From: Heath Raftery < >
Date: Wed, 16 Apr 2014 07:57:26 +1000


On 16/04/2014 2:23 AM, Dewi Daniels wrote:
> C Worst 2 500
> Average 6 38 167 26
> Best 80 12.5
> Pascal Worst 6 167
> Average/Best 20 50

 >
> 3. While a significant difference was found in the anomaly rates
> resulting from the use of different programming languages, there was an
> even greater difference between the anomaly rates discovered in software
> developed by different vendors. While the average C program had a higher
> anomaly rate than the average Ada program, the best C programs had a
> lower anomaly rate than the worst Ada programs.

Yes, a few interesting conclusions could be drawn, with caveats about extrapolation. The interesting part for me is from the section of the table I've reproduced.
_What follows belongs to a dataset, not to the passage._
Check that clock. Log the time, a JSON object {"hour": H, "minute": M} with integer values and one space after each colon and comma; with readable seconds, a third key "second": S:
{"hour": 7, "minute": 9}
For all the talk of the suitability of strongly-typed languages (ref, for example, IEC 61508 Part 3 and its strong stance), why do we not see a significant difference between C and Pascal? Could it be that contributing factors of programming style, time allocated, competence, interfaces to existing code, mindset, priorities, etc., etc., are much stronger factors than the strongly-typedness of the language, or indeed, the language at all?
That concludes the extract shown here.